【bugfix】 fix bug causing non-sense output for long texts 修复多段文字发音错误

c-lins · Aug 22, 2021 · 3c86cd5 · 3c86cd5
1 parent 21dd124
commit 3c86cd5
Show file tree

Hide file tree

Showing 3 changed files with 11 additions and 6 deletions.
diff --git a/synthesizer/inference.py b/synthesizer/inference.py
@@ -90,13 +90,10 @@ def synthesize_spectrograms(self, texts: List[str],
 
             simple_table([("Tacotron", str(tts_k) + "k"),
                         ("r", self._model.r)])
-
-        #convert chinese char to pinyin
-        list_of_pinyin = lazy_pinyin(texts, style=Style.TONE3)
-        texts = [" ".join([v for v in list_of_pinyin if v.strip()])]
+        texts = [" ".join(lazy_pinyin(v, style=Style.TONE3)) for v in texts]
 
         # Preprocess text inputs
-        inputs = [text_to_sequence(text.strip(), hparams.tts_cleaner_names) for text in texts]
+        inputs = [text_to_sequence(text, hparams.tts_cleaner_names) for text in texts]
         if not isinstance(embeddings, list):
             embeddings = [embeddings]
 

diff --git a/synthesizer/utils/symbols.py b/synthesizer/utils/symbols.py
@@ -8,7 +8,7 @@
 
 _pad        = "_"
 _eos        = "~"
-_characters = 'ABCDEFGHIJKLMNOPQRSTUVWXYZabcdefghijklmnopqrstuvwxyz12340!\'(),-.:;? '
+_characters = 'ABCDEFGHIJKLMNOPQRSTUVWXYZabcdefghijklmnopqrstuvwxyz1234567890!\'(),-.:;? '
 # Prepend "@" to ARPAbet symbols to ensure uniqueness (some are the same as uppercase letters):
 #_arpabet = ["@' + s for s in cmudict.valid_symbols]
 

diff --git a/toolbox/__init__.py b/toolbox/__init__.py
@@ -10,6 +10,7 @@
 import sys
 import torch
 import librosa
+import re
 from audioread.exceptions import NoBackendError
 
 # Use this directory structure for your datasets, or modify it to fit your needs
@@ -224,6 +225,13 @@ def synthesize(self):
             self.init_synthesizer()
 
         texts = self.ui.text_prompt.toPlainText().split("\n")
+        punctuation = '！
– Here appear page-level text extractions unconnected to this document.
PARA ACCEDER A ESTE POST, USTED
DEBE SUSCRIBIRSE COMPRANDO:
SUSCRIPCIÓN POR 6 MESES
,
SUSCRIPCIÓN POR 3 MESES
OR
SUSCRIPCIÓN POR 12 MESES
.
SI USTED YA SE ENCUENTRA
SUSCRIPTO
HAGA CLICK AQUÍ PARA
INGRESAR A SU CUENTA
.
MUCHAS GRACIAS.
，。、,' # punctuate and split/clean text
+        processed_texts = []
+        for text in texts:
+          for processed_text in re.sub(r'[{}]+'.format(punctuation), '\n', text).split('\n'):
+            if processed_text:
+                processed_texts.append(processed_text.strip())
+        texts = processed_texts
         embed = self.ui.selected_utterance.embed
         embeds = [embed] * len(texts)
         specs = self.synthesizer.synthesize_spectrograms(texts, embeds)